- REQUIRED WORK -
Please retype all the records below exactly as they read.

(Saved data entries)
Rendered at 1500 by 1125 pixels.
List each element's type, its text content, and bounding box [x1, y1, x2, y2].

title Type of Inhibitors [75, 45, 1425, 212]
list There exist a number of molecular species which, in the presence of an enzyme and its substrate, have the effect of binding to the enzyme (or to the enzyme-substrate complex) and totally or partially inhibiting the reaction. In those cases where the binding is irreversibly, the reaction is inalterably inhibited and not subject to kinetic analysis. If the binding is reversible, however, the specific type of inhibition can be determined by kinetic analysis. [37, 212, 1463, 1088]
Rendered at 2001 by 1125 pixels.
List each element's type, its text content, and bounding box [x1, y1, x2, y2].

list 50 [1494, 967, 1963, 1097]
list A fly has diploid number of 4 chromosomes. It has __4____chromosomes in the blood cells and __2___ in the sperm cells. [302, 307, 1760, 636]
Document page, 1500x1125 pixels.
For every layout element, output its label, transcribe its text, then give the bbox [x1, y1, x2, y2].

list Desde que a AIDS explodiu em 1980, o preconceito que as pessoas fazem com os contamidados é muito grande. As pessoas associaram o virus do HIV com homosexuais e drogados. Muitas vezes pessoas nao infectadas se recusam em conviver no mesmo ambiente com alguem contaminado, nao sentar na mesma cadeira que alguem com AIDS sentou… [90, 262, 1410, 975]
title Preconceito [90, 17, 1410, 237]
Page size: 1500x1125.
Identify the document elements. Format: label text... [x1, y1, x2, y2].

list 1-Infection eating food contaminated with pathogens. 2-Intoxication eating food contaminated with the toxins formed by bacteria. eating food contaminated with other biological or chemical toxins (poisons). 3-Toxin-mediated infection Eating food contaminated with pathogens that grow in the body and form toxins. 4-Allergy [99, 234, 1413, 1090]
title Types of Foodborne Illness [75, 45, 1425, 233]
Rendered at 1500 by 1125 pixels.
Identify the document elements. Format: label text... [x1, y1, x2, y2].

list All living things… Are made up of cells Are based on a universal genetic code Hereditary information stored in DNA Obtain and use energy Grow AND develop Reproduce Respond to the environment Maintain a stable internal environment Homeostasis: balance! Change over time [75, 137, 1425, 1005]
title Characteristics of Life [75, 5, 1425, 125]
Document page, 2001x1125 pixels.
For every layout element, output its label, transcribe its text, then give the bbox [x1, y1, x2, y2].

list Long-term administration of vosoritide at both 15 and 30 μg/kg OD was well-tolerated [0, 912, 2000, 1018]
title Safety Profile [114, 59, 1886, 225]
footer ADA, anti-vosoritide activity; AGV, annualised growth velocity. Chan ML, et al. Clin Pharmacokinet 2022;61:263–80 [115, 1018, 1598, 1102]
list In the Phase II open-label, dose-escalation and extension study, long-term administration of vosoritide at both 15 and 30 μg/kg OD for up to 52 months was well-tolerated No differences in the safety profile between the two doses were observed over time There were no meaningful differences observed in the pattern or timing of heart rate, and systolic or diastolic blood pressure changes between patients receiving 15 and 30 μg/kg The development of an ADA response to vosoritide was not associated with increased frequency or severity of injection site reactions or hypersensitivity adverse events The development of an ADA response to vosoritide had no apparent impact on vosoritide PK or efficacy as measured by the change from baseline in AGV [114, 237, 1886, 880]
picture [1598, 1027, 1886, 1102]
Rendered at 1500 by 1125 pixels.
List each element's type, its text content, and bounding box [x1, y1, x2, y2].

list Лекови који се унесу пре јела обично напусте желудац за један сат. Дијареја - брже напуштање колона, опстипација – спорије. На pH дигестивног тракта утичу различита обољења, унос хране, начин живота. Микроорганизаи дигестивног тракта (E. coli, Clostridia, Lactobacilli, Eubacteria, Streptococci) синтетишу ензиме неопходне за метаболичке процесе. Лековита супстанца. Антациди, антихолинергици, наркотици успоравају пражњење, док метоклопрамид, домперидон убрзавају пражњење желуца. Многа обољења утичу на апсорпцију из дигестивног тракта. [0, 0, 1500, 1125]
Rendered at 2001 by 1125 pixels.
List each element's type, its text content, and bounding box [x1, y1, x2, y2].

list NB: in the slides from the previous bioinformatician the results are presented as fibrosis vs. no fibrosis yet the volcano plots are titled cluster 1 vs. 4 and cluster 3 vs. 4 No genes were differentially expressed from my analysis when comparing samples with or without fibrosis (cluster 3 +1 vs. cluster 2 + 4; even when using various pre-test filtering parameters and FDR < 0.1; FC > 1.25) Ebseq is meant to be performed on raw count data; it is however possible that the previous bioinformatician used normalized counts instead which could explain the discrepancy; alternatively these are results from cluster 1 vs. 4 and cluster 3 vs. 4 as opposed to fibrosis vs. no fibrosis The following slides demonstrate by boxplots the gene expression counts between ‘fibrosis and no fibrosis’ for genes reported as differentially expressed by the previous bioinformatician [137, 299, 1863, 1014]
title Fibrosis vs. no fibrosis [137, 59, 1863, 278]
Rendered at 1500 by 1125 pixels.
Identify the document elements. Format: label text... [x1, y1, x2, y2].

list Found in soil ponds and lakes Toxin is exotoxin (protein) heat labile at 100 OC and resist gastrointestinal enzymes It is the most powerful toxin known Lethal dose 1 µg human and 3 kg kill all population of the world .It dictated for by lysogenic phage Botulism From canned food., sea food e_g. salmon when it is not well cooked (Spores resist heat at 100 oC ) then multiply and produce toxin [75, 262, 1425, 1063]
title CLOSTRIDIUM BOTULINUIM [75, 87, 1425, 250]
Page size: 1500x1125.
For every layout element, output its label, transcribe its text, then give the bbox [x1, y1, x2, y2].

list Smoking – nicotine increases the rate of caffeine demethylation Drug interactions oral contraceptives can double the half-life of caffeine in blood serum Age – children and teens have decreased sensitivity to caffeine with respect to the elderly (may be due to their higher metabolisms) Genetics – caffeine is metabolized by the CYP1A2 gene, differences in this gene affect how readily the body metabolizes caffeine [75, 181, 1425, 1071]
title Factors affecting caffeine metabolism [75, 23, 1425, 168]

- ANSWER FOR THE TASK -
Rendered at 1500 by 1125 pixels.
List each element's type, its text content, and bounding box [x1, y1, x2, y2].

title Type of Inhibitors [75, 45, 1425, 212]
list There exist a number of molecular species which, in the presence of an enzyme and its substrate, have the effect of binding to the enzyme (or to the enzyme-substrate complex) and totally or partially inhibiting the reaction. In those cases where the binding is irreversibly, the reaction is inalterably inhibited and not subject to kinetic analysis. If the binding is reversible, however, the specific type of inhibition can be determined by kinetic analysis. [37, 212, 1463, 1088]
Rendered at 2001 by 1125 pixels.
List each element's type, its text content, and bounding box [x1, y1, x2, y2].

list 50 [1494, 967, 1963, 1097]
list A fly has diploid number of 4 chromosomes. It has __4____chromosomes in the blood cells and __2___ in the sperm cells. [302, 307, 1760, 636]
Document page, 1500x1125 pixels.
For every layout element, output its label, transcribe its text, then give the bbox [x1, y1, x2, y2].

list Desde que a AIDS explodiu em 1980, o preconceito que as pessoas fazem com os contamidados é muito grande. As pessoas associaram o virus do HIV com homosexuais e drogados. Muitas vezes pessoas nao infectadas se recusam em conviver no mesmo ambiente com alguem contaminado, nao sentar na mesma cadeira que alguem com AIDS sentou… [90, 262, 1410, 975]
title Preconceito [90, 17, 1410, 237]
Page size: 1500x1125.
Identify the document elements. Format: label text... [x1, y1, x2, y2].

list 1-Infection eating food contaminated with pathogens. 2-Intoxication eating food contaminated with the toxins formed by bacteria. eating food contaminated with other biological or chemical toxins (poisons). 3-Toxin-mediated infection Eating food contaminated with pathogens that grow in the body and form toxins. 4-Allergy [99, 234, 1413, 1090]
title Types of Foodborne Illness [75, 45, 1425, 233]
Rendered at 1500 by 1125 pixels.
Identify the document elements. Format: label text... [x1, y1, x2, y2].

list All living things… Are made up of cells Are based on a universal genetic code Hereditary information stored in DNA Obtain and use energy Grow AND develop Reproduce Respond to the environment Maintain a stable internal environment Homeostasis: balance! Change over time [75, 137, 1425, 1005]
title Characteristics of Life [75, 5, 1425, 125]
Document page, 2001x1125 pixels.
For every layout element, output its label, transcribe its text, then give the bbox [x1, y1, x2, y2].

list Long-term administration of vosoritide at both 15 and 30 μg/kg OD was well-tolerated [0, 912, 2000, 1018]
title Safety Profile [114, 59, 1886, 225]
footer ADA, anti-vosoritide activity; AGV, annualised growth velocity. Chan ML, et al. Clin Pharmacokinet 2022;61:263–80 [115, 1018, 1598, 1102]
list In the Phase II open-label, dose-escalation and extension study, long-term administration of vosoritide at both 15 and 30 μg/kg OD for up to 52 months was well-tolerated No differences in the safety profile between the two doses were observed over time There were no meaningful differences observed in the pattern or timing of heart rate, and systolic or diastolic blood pressure changes between patients receiving 15 and 30 μg/kg The development of an ADA response to vosoritide was not associated with increased frequency or severity of injection site reactions or hypersensitivity adverse events The development of an ADA response to vosoritide had no apparent impact on vosoritide PK or efficacy as measured by the change from baseline in AGV [114, 237, 1886, 880]
picture [1598, 1027, 1886, 1102]
Rendered at 1500 by 1125 pixels.
List each element's type, its text content, and bounding box [x1, y1, x2, y2].

list Лекови који се унесу пре јела обично напусте желудац за један сат. Дијареја - брже напуштање колона, опстипација – спорије. На pH дигестивног тракта утичу различита обољења, унос хране, начин живота. Микроорганизаи дигестивног тракта (E. coli, Clostridia, Lactobacilli, Eubacteria, Streptococci) синтетишу ензиме неопходне за метаболичке процесе. Лековита супстанца. Антациди, антихолинергици, наркотици успоравају пражњење, док метоклопрамид, домперидон убрзавају пражњење желуца. Многа обољења утичу на апсорпцију из дигестивног тракта. [0, 0, 1500, 1125]
Rendered at 2001 by 1125 pixels.
List each element's type, its text content, and bounding box [x1, y1, x2, y2].

list NB: in the slides from the previous bioinformatician the results are presented as fibrosis vs. no fibrosis yet the volcano plots are titled cluster 1 vs. 4 and cluster 3 vs. 4 No genes were differentially expressed from my analysis when comparing samples with or without fibrosis (cluster 3 +1 vs. cluster 2 + 4; even when using various pre-test filtering parameters and FDR < 0.1; FC > 1.25) Ebseq is meant to be performed on raw count data; it is however possible that the previous bioinformatician used normalized counts instead which could explain the discrepancy; alternatively these are results from cluster 1 vs. 4 and cluster 3 vs. 4 as opposed to fibrosis vs. no fibrosis The following slides demonstrate by boxplots the gene expression counts between ‘fibrosis and no fibrosis’ for genes reported as differentially expressed by the previous bioinformatician [137, 299, 1863, 1014]
title Fibrosis vs. no fibrosis [137, 59, 1863, 278]
Rendered at 1500 by 1125 pixels.
Identify the document elements. Format: label text... [x1, y1, x2, y2].

list Found in soil ponds and lakes Toxin is exotoxin (protein) heat labile at 100 OC and resist gastrointestinal enzymes It is the most powerful toxin known Lethal dose 1 µg human and 3 kg kill all population of the world .It dictated for by lysogenic phage Botulism From canned food., sea food e_g. salmon when it is not well cooked (Spores resist heat at 100 oC ) then multiply and produce toxin [75, 262, 1425, 1063]
title CLOSTRIDIUM BOTULINUIM [75, 87, 1425, 250]
Page size: 1500x1125.
For every layout element, output its label, transcribe its text, then give the bbox [x1, y1, x2, y2].

list Smoking – nicotine increases the rate of caffeine demethylation Drug interactions oral contraceptives can double the half-life of caffeine in blood serum Age – children and teens have decreased sensitivity to caffeine with respect to the elderly (may be due to their higher metabolisms) Genetics – caffeine is metabolized by the CYP1A2 gene, differences in this gene affect how readily the body metabolizes caffeine [75, 181, 1425, 1071]
title Factors affecting caffeine metabolism [75, 23, 1425, 168]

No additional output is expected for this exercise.